My Farm Life

Here I am to take my plunge into blog world!  It’s been a thing to do for a long time, with major prompting from Amy who believed that blogging was the answer to revive/maintain/promote/save my stamping life.  But I couldn’t keep up with her amazing creativity, and if I couldn’t totally beat her at the game, I wasn’t even going to get into the arena!   That would be a total time-buster, because I’d have to stamp AND blog, and twenty four hours are just not enough.  But then Louise started blogging, and she showed me that you don’t have to have a totally stamping blog .  I could add stamping just as the voices in my head tell me to.   So I started looking around, and found Madge and Thursday Drive, and I knew that I just had to blog.  I could so totally do this (not as well as they do, but I could do it).  I had twenty gazillion things I could blog about RIGHT NOW.  Then the OCD kicked in.  First I had to have a blog name.  Oh, the agony of that.  I had trouble naming my children, now I was going to re-open that wound for a blog?  Here are is what the voices were saying (if I’m going to blog, I must use good  correct  grammar):

Who knows how people will twist the name to make it say something it’s not?  What will people think of me if I name it this or that?  I like the name “midnight blogger” but I would have to commit to an hour of insomnia every night, and I just don’t have that kind of follow-through (besides the minor detail that it’s already taken!)  What happens if I start blogging and then just can’t keep it up – will that be another sign of total failure?  What if people read my blog?  What if they don’t?  Will they read or avoid it just based on the name?
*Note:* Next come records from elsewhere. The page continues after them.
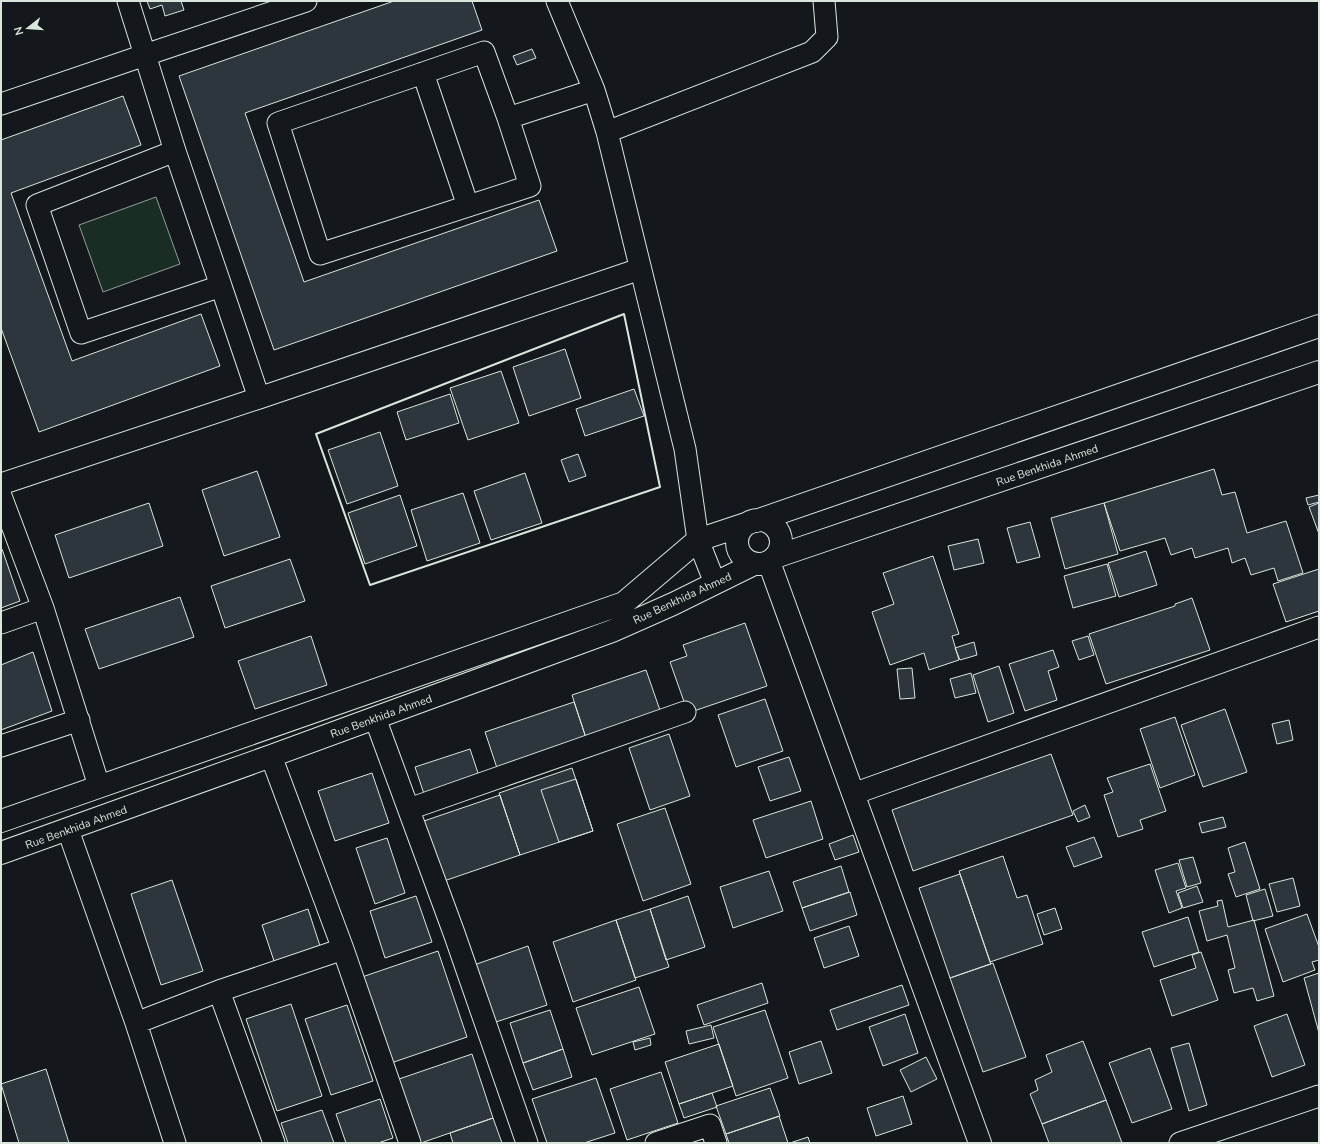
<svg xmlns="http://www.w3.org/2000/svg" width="1320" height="1144" font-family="'Nunito Sans',sans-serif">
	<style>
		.park { fill: #1a2d24; stroke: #939e99 }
		.building { fill: #2c363c; stroke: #d8e6dc }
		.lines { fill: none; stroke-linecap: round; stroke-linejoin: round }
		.street-casing { stroke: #d8e6dc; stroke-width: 23 }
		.secondary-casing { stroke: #d8e6dc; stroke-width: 24 }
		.street { stroke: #14181c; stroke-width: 21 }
		.secondary { stroke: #14181c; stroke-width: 22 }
		.wall { stroke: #d8e6dc; stroke-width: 2 }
		.labels { text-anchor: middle; stroke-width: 3; stroke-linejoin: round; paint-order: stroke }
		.street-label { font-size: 11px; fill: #d8e6dc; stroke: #14181c }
	</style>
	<rect width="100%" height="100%" fill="#14181c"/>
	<!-- park -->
	<path class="park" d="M156,197L180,264L103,292L79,225Z"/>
	<!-- building -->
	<path class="building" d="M147,1H181L184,10L165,16L162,5L150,9Z
		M394,1H472L482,30L245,113L304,282L539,200L557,251L274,350L179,76Z
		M532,49L536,58L517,65L513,56Z
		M123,96L141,145L11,193L72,361L201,314L220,366L39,432L1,328V140Z
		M565,349L581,398L529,416L513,367Z
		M501,371L519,423L468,440L450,388Z
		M634,389L644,416L585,436L576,409Z
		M450,394L459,423L406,440L397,412Z
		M380,432L398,486L347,504L328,450Z
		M578,454L586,476L569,482L561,460Z
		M1214,469L1222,495L1235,492L1247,533L1286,521L1303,573L1278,581L1274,568L1251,575L1245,558L1232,563L1228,548L1195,558L1192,548L1171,555L1165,538L1120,551L1104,503Z
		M257,471L280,537L224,556L202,490Z
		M525,473L542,523L491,540L474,491Z
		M463,493L480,543L427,561L411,510Z
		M400,495L417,546L365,564L348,513Z
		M1319,495V502L1308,505L1306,498Z
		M149,503L163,546L69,578L55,535Z
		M1104,503L1118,554L1065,569L1051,518Z
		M1319,503V534L1309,507Z
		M1030,522L1040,557L1017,563L1007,528Z
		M978,539L984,563L954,570L948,546Z
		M2,549L20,601L1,608V550Z
		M1146,551L1157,585L1119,597L1108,563Z
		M933,556L959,634L952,636L959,660L929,670L924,653L890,665L872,612L894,604L883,573Z
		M290,559L305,601L225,628L211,586Z
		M1107,564L1116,596L1073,608L1064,576Z
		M1319,569V611L1286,622L1273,584Z
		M180,597L194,637L99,669L85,629Z
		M1192,598L1210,650L1106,684L1089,634L1175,606V604Z
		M745,623L767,686L688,713L670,662L687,656L683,645Z
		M311,636L327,685L255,709L238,661Z
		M1088,636L1094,655L1079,660L1072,641Z
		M974,642L977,655L960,660L955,648Z
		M1053,650L1059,667L1048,671L1057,700L1025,711L1009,664Z
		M33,652L52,711L1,730V665Z
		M999,666L1014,713L988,722L973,675Z
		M912,668L915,698L900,699L897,669Z
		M646,670L662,716L587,741L572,695Z
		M971,673L976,693L955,698L950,679Z
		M765,699L783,751L736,767L718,715Z
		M574,702L587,741L498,771L485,732Z
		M1225,709L1247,772L1203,787L1181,725Z
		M1175,717L1195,775L1160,788L1140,729Z
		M1289,720L1293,740L1277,744L1272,724Z
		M669,734L690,796L650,810L629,748Z
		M470,749L479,776L424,794L415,767Z
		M1051,754L1073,815L913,871L892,810Z
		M789,757L801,791L770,801L758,767Z
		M1150,764L1166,811L1140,820L1143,829L1118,837L1104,795L1113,792L1107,778Z
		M572,768L593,831L520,855L499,793Z
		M372,773L389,823L335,841L318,791Z
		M576,779L593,831L559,842L541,790Z
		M500,795L520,855L441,882L421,822Z
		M811,801L823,839L766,858L753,820Z
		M1085,805L1090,817L1078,822L1073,811Z
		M665,808L691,884L643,901L617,824Z
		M1223,817L1226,827L1202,833L1199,823Z
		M853,835L859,852L835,860L829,844Z
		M1094,837L1102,857L1074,867L1066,847Z
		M387,838L405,893L375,904L356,848Z
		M1245,842L1260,889L1236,897L1228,874L1235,872L1228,848Z
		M1003,856L1017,898L1027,895L1043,944L990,962L959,871Z
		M1193,857L1201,883L1187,887L1179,860Z
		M1178,863L1186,888L1176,891L1182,908L1169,913L1155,870Z
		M841,866L849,892L802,908L793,882Z
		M769,871L783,911L733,928L720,887Z
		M960,874L991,964L950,978L919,888Z
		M1293,878L1300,906L1277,912L1269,884Z
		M172,880L203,971L161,985L131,894Z
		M1197,886L1203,902L1183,908L1178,893Z
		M1265,889L1273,916L1253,921L1246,895Z
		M850,892L857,915L810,931L802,908Z
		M416,896L432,942L385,958L370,911Z
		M688,896L705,947L666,960L650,909Z
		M1222,900L1228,927L1254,920L1274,996L1257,1001L1253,988L1234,993L1228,970L1235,968L1227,935L1207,941L1199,911L1218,906L1217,901Z
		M1055,908L1062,929L1044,935L1037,914Z
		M308,909L322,952L276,967L262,925Z
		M650,909L669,967L635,978L616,920Z
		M1307,914L1319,947V960L1312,962L1315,970L1283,982L1265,929Z
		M1188,917L1199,952L1154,967L1142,932Z
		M616,920L636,980L573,1002L553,942Z
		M849,926L859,956L824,968L814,938Z
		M528,946L547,1005L493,1023L474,965Z
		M438,951L467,1037L391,1063L362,977Z
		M1201,952L1218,1000L1172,1016L1160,980L1196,968L1192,955Z
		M993,963L1026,1057L983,1072L950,978Z
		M1319,973V1033L1304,978Z
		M762,983L768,1003L704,1025L697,1005Z
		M902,985L909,1005L837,1030L830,1010Z
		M639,987L655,1034L592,1055L576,1008Z
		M291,1004L322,1096L277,1111L246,1019Z
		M347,1005L373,1081L331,1095L305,1019Z
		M550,1010L563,1049L523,1063L510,1023Z
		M765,1010L788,1078L736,1096L713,1027Z
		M905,1014L918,1053L883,1066L869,1027Z
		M1287,1014L1305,1065L1272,1077L1254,1026Z
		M711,1025L714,1038L689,1044L686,1031Z
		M650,1038L651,1045L635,1050L633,1042Z
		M821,1041L832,1073L799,1084L789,1052Z
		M1083,1041L1106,1100L1042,1124L1030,1094L1038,1090L1035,1080L1052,1072L1046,1055Z
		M1189,1043L1207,1105L1189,1111L1171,1048Z
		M719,1044L733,1086L679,1104L665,1062Z
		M1150,1048L1172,1109L1132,1123L1109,1063Z
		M563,1049L572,1077L533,1090L523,1063Z
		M472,1054L493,1118L421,1143L399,1079Z
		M926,1057L937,1079L911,1092L900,1070Z
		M46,1069L69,1143H19L1,1084Z
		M661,1072L678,1123L627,1140L610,1089Z
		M596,1078L615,1133L584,1143H547L532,1099Z
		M770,1088L780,1116L726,1134L716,1106Z
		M712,1093L717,1107L684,1118L679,1104Z
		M903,1096L912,1124L876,1136L867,1108Z
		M380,1099L393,1138L378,1143H346L336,1114Z
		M1106,1100L1122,1143H1049L1042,1124Z
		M322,1110L334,1143H288L281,1123Z
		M779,1116L788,1143H729L726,1134Z
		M493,1118L502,1143H453L450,1133Z
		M808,1137L810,1143H790Z"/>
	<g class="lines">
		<!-- street casing -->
		<g class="street-casing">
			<path id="street" d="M128,1L145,55L306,1
				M557,1L594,90L607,132L685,449L698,540L715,583
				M423,73L468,206
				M1,104L145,55L175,151
				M508,118L484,52L278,123L320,254L530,186L508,118L594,90
				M607,132L812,52L827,37L824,1
				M221,286L175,151L37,205L81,333L221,286L259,398L640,269
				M1,484L259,398
				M1,496L43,608L99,786
				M1,623L43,608
				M375,718L454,933L527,1143
				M1,746L79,720
				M271,756L343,949L410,1143
				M853,794L1319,627
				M409,809L685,712
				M68,830L136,1023L175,1143
				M219,991L274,1143
				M136,1023L219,991L343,949
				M656,1143L710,1125L716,1143
				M1180,1143L1319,1096"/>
		</g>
		<!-- secondary casing -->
		<g class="secondary-casing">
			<path id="secondary" d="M737 542a22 22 0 1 1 44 0a22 22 0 1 1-44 0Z
				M756,521L1319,326
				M775,557L1319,372
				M769,562L980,1143
				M1,821L624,603L698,540L749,523
				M1,853L271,756L612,631L673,604L754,564"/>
		</g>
		<!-- street -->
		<use href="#street" class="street"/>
		<!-- secondary -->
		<use href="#secondary" class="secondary"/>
		<!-- wall -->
		<path class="wall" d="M624,314L660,487L370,585L316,434Z"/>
	</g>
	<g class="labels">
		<!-- street labels -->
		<g class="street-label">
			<text transform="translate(1047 465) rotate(-19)" y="4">Rue Benkhida Ahmed</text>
			<text transform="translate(682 598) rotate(-25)" y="4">Rue Benkhida Ahmed</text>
			<text transform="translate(381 716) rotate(-20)" y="4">Rue Benkhida Ahmed</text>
			<text transform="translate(76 827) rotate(-20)" y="4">Rue Benkhida Ahmed</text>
		</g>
	</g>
	<!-- border -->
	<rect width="1320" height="1144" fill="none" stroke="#d8e6dc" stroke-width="4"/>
	<!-- north arrow -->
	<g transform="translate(28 28) rotate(253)" stroke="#14181c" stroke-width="3" paint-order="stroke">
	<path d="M0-3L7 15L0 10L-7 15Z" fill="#d8e6dc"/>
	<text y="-6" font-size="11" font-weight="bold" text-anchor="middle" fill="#d8e6dc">N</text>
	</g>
</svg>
Surely I’m not the only blog-virgin who’s gone through this process?!  And all the time, my blog-fodder file (in my head) is growing and growing to the point where I figure I could write a whole bloody book if I’d just sit down and do it already!  But first I have to find a theme.  And the theme has to match the name (what the heck am I going to name this thing anyway?)  I finally came up with a name that made people around me giggle (or was it a snicker?  Oooh?).   Then the web woman said the theme I picked wasn’t widget-ready (what the heck is a widget anyway?) So I had to come up with another one (a theme?  No a name.  Or both?)  that fit who I am and matched my name.  Oh – the pressure.  In the mean time I started reading more blogs by clicking through other people’s blogs, and I stumbled upon Suzanne and Rechelle, and together they describe me totally (except not completely – just my life. . . I’m living my country doctor’s wife’s life nine miles from everywhere) and I was filled with doubt.  If they’re already writing about me, and doing a much better job than I could ever do (and they don’t even KNOW me), what did I think I could contribute to the blogosphere?  I’m not a writer, never have been a writer, don’t even want to be a writer.   By this time the web woman had my domain up and the theme in place, and it was out there with the standard <blah blah blah> on the page for everyone to read and I just cringed.  I CAN’T DO THIS!!!  I talked myself off the ledge and went to bed just knowing that everything I have to do this week will totally eliminate any prospect of blogging, not to mention the next week, when I’m going to be out of town, and the next week when we have to get everything finalized for school, and the next . . . no – I’m canceling the whole thing.  I’m an idiot to have even considered blogging.  What the heck would I blog about anyway?  I have NO life, nine miles from anywhere.

So. . . here I am.  Midnight (well, okay 3 am).  I typed most of this entire blog entry into the “edit here” place.  In the process of inserting the links, I clicked off my edit and lost the whole thing.  So I started again in Word – I can cut and paste later.  I CAN do this.  I WILL do it.  Not perfectly.  Not as creatively.  Not as funny.  Just me.  When I can.  And I’ll make lists.  And take pictures.  And share my life.  Thanks for joining me!  (Now how the heck do I get this saved and out there?  Shall I call Amy now, or in three hours?)